I had an interesting talk with a colleague about the changes in work environment in the past decade and the challenges and shifts it caused and will cause in the future.
It essentially boiled down to what the manufacturing sector coins "industry 4.0".
https://en.wikipedia.org/wiki/Industry_4.0
What is all about is that after robotics and computers in the 80s now the next are cyber systems, aka integrated systems of computers and robots capable of working autonomously instead of as assistance. What it means for the low income, working class is that a swathe of low skill ceiling jobs (and a good number of high ceiling but programable jobs) will be replaced by fully integrated computer systems. So the felt danger for a lot of established sectors is very real that their jobs will be replaced by drones or robots in the near future and instead only a smaller group of high tech specialists needed to run that system.
At the same time the developments have already downgraded jobs or made them more extreme. A good example by my colleague was that of a traveling agent. In the past those agents were the knowledge base to consul you when you wanted to plan a trip to other countries. They had to have intimate knowledge of the places and a good grip on how to plan a good trip for people. Now that is to 90% replaced by the internet and the agent essentially just there to use a computer system to find the best deals for you. In essence the skillset necessary for a travel agent did plummet or at least shifted from a broad swathe of expertise to a smaller set.

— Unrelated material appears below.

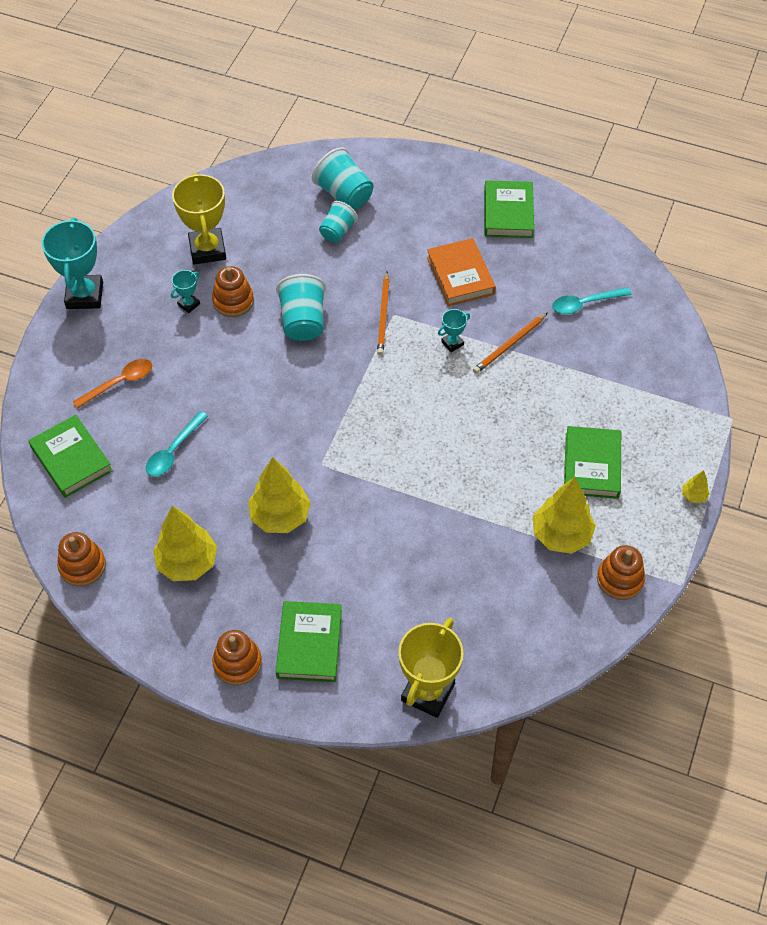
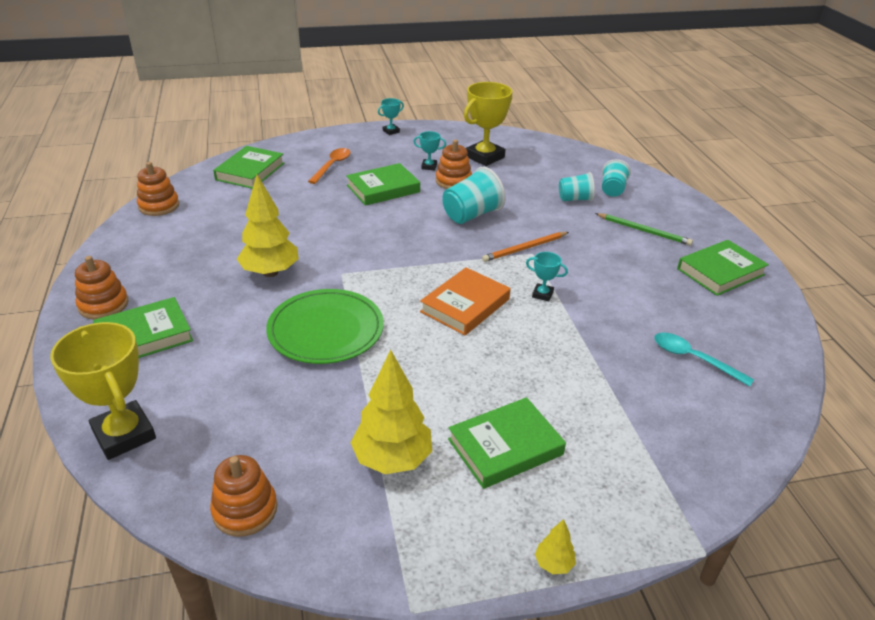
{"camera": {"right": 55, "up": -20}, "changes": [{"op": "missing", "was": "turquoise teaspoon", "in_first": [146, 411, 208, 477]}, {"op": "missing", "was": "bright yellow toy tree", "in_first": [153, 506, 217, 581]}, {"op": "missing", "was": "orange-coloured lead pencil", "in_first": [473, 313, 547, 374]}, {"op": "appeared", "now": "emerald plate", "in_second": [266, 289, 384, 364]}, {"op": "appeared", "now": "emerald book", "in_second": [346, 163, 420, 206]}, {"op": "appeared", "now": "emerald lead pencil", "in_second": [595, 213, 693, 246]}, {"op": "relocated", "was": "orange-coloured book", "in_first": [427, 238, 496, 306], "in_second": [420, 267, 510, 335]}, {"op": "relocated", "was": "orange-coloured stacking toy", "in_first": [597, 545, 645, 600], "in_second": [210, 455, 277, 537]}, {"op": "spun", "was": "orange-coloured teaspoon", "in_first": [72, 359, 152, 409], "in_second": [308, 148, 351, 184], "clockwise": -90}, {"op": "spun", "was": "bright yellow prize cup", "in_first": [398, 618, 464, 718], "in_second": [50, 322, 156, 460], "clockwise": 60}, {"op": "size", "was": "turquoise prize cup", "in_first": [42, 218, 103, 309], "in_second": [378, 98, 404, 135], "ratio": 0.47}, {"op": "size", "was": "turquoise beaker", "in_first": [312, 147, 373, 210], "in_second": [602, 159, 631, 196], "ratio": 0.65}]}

Interesting other examples are however higher education jobs like doctors and lawyers. Again, for most small illnesses most patients already have a clear picture from the internet and aside from medical abuse doctors just have to do a lot of signature writing for that kind of job. Similarily formerly lawyers wrote up all kinds of banal legal documents, but now that has shifted to the internet as well. Those jobs are not directly in danger but essentially the jobs shifted to high risk, high stress cases instead. Lawyers don't make money writing up some small form, they only earn money through actual legal cases. Similarily most specialist jobs do not do the banal legwork anymore, but only the high complex parts of their jobs.
A small speculation on my part would be if that is the cause of burnout syndrome - a condition formerly reserved to high echelon management - now spreads to low management and specialists as well. They do not have relax time in banal work anymore but all the focus and energy has to go high stakes jobs. And that can get to your brain that cannot use some filing hours to deal with a problem in passive mode.
Now in political terms all that boils down to high education jobs become increasingly stressful and important and the new innovation is about to make a ton of lower education work obsolete aka replaced by robotics. Maybe those jobs can be replaced elsewhere but a lot of people look at uncertain times, particularly since classical worker jobs are usually narrower in skillsets. It is very difficult for e.g. a master carpenter to shift is expertise elsewhere while (arguably) engineers and computer scientists can (still) shift easier because while the product the build might change, their toolset they do it with doesn't so at least the fundamentals remain whether they program a website or a sever application to run robots.
Is that what we witness as people rally against "elites", "intellectuals" and there being a big rift as one side sees major opportunities and just a "world of tomorrow" and great innovation while most others just see them taking away they secure foundation?
Now this is not meant as a single cause argument but one that I haven't seen discussed a lot before and particularly an aspect I wonder also important giving the rift is not just in countries where there a deep economic divisions due to the 2008 crisis but also countries where in essence all hard numbers say everything is fine but people do reject those hard numbers and say they don't feel like that instead.